Lo curioso es que la inusitada prohibición decretada por Trump es tan estruendosa como su falta de efectividad previsible, ya que al limitarse al espacio Schengen, deja fuera al "amigo británico" y convierte a Londres en una diáfana puerta falsa para entrar en EEUU. Con inocencia puede pensarse que la excepción es, en efecto, un signo amistoso hacia ese Reino Unido que acaba de salir de la Unión Europea. Con algo menos de candor debe entenderse que la puerta falsa, intencionalmente abierta, delata que la medida no es sino una traca destinada a ahogar otros ruidos.

Los ruidos podrían muy bien ser los siguientes. Con unos 330 millones de habitantes, Estados Unidos registraba anoche 1.573 casos detectados de coronavirus y 40 muertos. En España, con una población de 47 millones, a la misma hora, los casos detectados eran 3.126 y los muertos atribuidos al virus, 86. Resulta evidente que el maligno Covid-19 se está mostrando espléndidamente benigno al llegar al país de las barras y estrellas. O que los "numerosos casos" propagados por europeos son una legión que se desplaza a baja velocidad y en las sombras. O, tal vez sea que las cifras de EEUU no acaban de resultar del todo creíbles.

No se trata de lanzar acusaciones de ocultación, que las habrá aquí y allá en todo el planeta. El problema de la detección de casos de infectados es otro, y muy sencillo de entender.

Para encontrar positivos hay que hacer pruebas. En países donde prima la sanidad pública, como España, se hacen con cargo al erario público, aunque es evidente que se restringen a los casos con síntomas más graves para evitar una de las múltiples vías de colapso del sistema sanitario.

De hecho, solamente hay noticia de un país que haya hecho una campaña pública de detección a gran escala: Corea del Sur, con más de 200.000 pruebas. De ahí que, con una población de 51 millones de habitantes, presentase anoche 7.869 casos detectados, con 67 muertos. Gracias a la amplitud de la muestra acometida, el contraste entre casos detectados y enfermos fallecidos, o sea la letalidad del virus, arroja en Corea del Sur un porcentaje mucho más bajo que en la mayoría de los países (0,85%), lo que en realidad es una muy buena noticia.

El problema de las cifras de EEUU es otro y deriva de la primacía de la sanidad privada en ese país. No se hacen apenas pruebas „cuyo coste unitario es de unos mil dólares„ porque, además de no haber sanidad pública que las practique, millones de estadounidenses no las pedirán nunca, al carecer de seguro médico o tener suscrita una póliza que no las cubre.

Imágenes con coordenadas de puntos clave
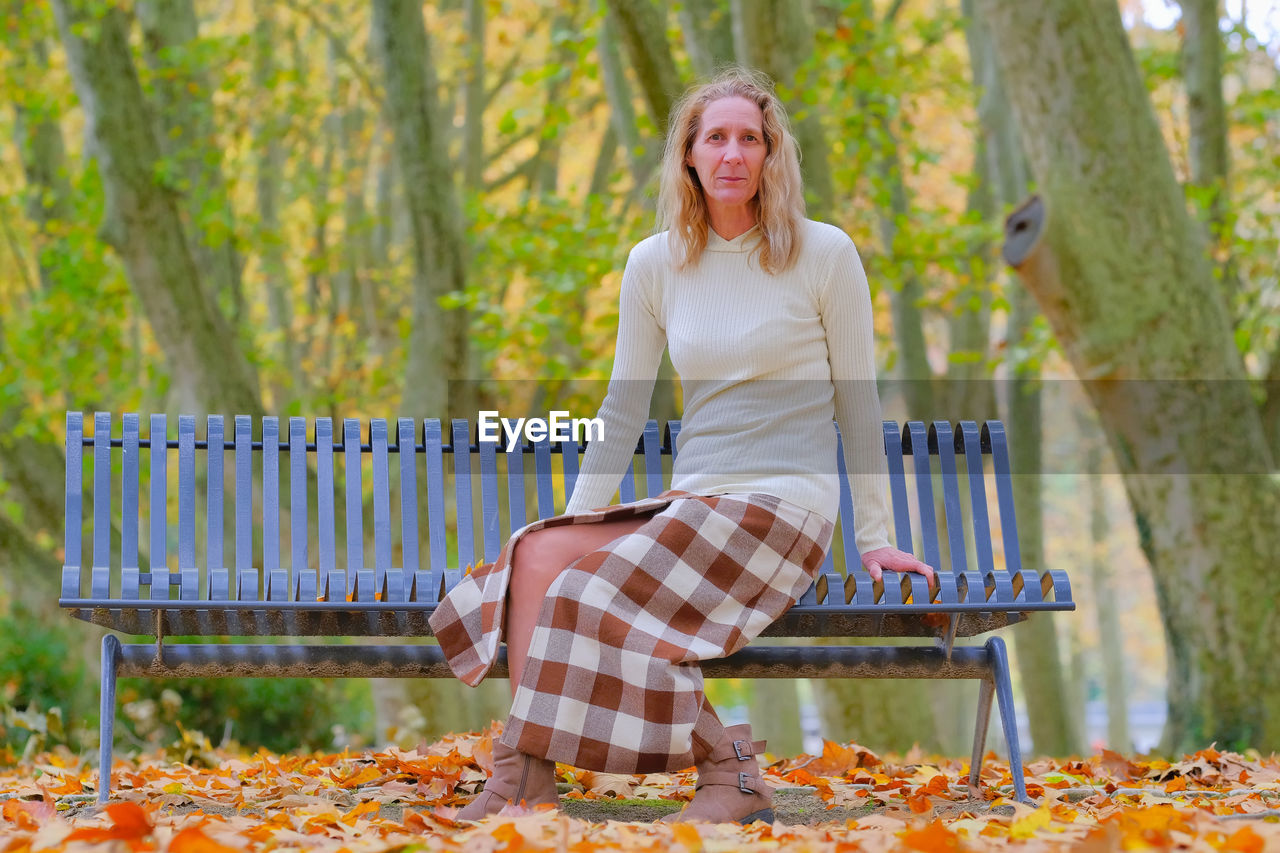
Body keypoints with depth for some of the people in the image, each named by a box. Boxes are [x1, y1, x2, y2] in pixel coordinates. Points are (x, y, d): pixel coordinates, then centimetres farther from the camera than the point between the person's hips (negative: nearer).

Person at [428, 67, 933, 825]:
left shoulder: (825, 254, -1)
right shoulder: (656, 263, 10)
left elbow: (858, 402, 3)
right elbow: (624, 409, 15)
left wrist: (874, 537, 3)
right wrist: (576, 520, 9)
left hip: (784, 506, -5)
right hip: (688, 505, 5)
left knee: (595, 593, -26)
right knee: (538, 554, -21)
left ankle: (729, 772, -17)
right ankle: (522, 786, -24)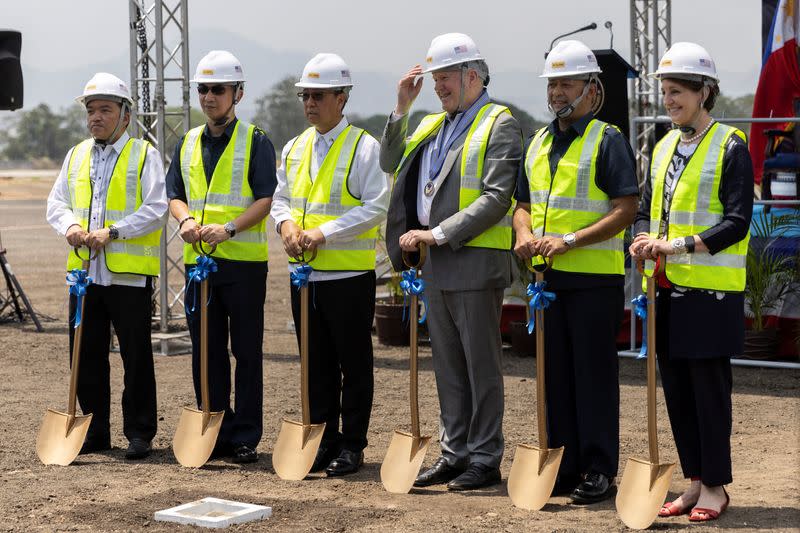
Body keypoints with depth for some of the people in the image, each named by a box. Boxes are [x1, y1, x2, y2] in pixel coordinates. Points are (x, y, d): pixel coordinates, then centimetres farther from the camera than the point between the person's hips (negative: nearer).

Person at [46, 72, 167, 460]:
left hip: (129, 272, -5)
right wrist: (70, 225, -8)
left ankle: (139, 432, 9)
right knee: (86, 355, 9)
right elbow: (56, 202, 15)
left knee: (136, 356, 0)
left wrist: (112, 232, -18)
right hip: (84, 269, 5)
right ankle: (95, 430, 19)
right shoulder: (76, 156, 15)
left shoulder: (144, 155, -2)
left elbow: (155, 209, -10)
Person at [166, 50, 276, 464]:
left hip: (243, 260, -5)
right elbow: (175, 194, 15)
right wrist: (186, 219, -7)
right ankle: (217, 433, 17)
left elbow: (265, 199, -9)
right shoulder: (188, 143, 14)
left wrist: (228, 228, -22)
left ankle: (245, 437, 5)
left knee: (246, 352, 0)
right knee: (206, 351, 8)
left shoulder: (255, 142, -2)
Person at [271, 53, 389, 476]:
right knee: (316, 363, 11)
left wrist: (325, 233, -19)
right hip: (304, 271, 6)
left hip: (349, 271, -6)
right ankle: (323, 440, 19)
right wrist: (287, 224, -5)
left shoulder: (364, 147, -8)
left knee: (353, 364, 2)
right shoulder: (294, 148, 12)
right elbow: (280, 198, 18)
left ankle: (352, 445, 9)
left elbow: (375, 207, -14)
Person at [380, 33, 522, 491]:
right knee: (449, 365, 12)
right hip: (437, 263, 8)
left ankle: (486, 459, 6)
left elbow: (496, 198, -16)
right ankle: (456, 453, 20)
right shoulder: (432, 125, 16)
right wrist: (402, 108, 10)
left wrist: (438, 233, -18)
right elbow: (390, 163, 20)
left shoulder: (499, 124, -8)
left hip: (476, 262, -8)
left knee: (481, 365, -1)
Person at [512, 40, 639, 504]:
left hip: (595, 278, -7)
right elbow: (524, 202, 22)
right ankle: (564, 467, 19)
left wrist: (569, 241, -21)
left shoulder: (608, 140, -7)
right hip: (548, 276, 7)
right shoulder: (538, 143, 15)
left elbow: (626, 209, -15)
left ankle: (600, 471, 2)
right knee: (556, 373, 11)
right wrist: (525, 233, -1)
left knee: (594, 374, -4)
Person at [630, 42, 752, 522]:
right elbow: (648, 208, 17)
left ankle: (715, 487, 8)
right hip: (667, 289, 7)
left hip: (710, 290, -7)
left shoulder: (730, 147, -7)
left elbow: (737, 221, -13)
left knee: (709, 387, -2)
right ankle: (695, 481, 20)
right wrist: (644, 242, -5)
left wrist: (680, 245, -22)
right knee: (676, 388, 10)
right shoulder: (664, 147, 15)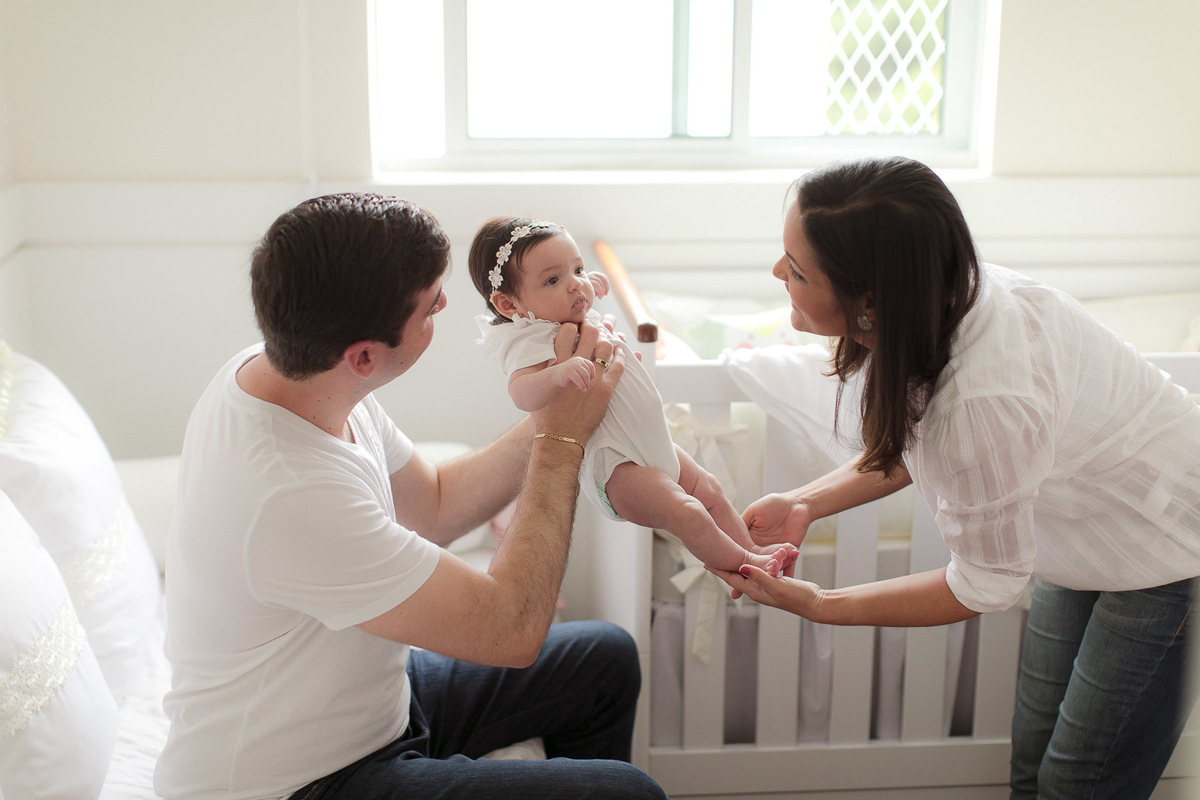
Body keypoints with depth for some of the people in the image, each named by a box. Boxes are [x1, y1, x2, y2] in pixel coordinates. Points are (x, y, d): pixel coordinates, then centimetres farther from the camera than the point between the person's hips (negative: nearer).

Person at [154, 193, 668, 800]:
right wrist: (561, 438, -20)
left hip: (370, 698, 9)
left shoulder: (276, 372, -6)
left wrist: (548, 418, -4)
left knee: (606, 658, 15)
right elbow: (512, 629, -28)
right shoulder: (289, 493, -35)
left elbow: (433, 506, 8)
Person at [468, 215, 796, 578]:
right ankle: (744, 563, -7)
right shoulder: (531, 342, -23)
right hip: (613, 466, -10)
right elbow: (522, 392, -46)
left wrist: (590, 284, 21)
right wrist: (559, 372, -61)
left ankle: (752, 548, 25)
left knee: (709, 489, 16)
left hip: (654, 444, 11)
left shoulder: (579, 318, 7)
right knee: (684, 512, -20)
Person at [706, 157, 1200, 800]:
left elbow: (987, 583, -24)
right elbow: (915, 443, 4)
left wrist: (815, 605, -19)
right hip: (1088, 534, 8)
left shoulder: (986, 398, -41)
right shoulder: (935, 308, -18)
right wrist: (805, 503, -6)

## Ejercicio 1
Según el texto sobre el coronavirus, ¿cuántas pruebas de detección hizo Corea del Sur?
## Ejercicio 2
Sigue escribiendo el texto sobre el coronavirus justo después de su última frase.

## Respuesta 1
Más de 200.000 pruebas.

## Respuesta 2
Se calcula que en Estados Unidos hay unos treinta millones de habitantes sin seguro médico y otros cuarenta millones de titulares de pólizas a las que solo pueden recurrir en situaciones de extrema urgencia, dado que implican copagos y franquicias imposibles de abordar. Descarten que se hagan la prueba del coronavirus.

Para agravar el problema, los estadounidenses tienen la curiosa costumbre de acudir a trabajar aunque estén enfermos. Se calcula que en el último año es algo que ha hecho uno de cada dos. ¿Por qué? Sencillamente porque no hay ninguna ley federal que obligue a las empresas a cubrir las bajas médicas. Solo algunos estados del norte del país tienen una legislación sobre bajas e incluso hay estados, como Florida, que han legislado en sentido contrario. En otras palabras, casi una tercera parte de los trabajadores estadounidenses vive en el dilema: o van a trabajar con la enfermedad a cuestas o no cobran.

Respecto al número de muertos, solo 40, resulta fácil comprender que, con más de 600.000 personas sin hogar y con alrededor de once millones de personas que carecen de papeles, es imposible que se llegue a determinar cuál ha sido el desencadenante de muchos fallecimientos de las últimas semanas. Un entierro será lo más a lo que habrán podido aspirar los deudos, en caso de que los tengan. Esta es la bomba de relojería que Trump tiene ahora mismo bajo los pies. Una bomba que explica la desmesura de la ruidosa prohibición de entrada al país a partir de la próxima madrugada.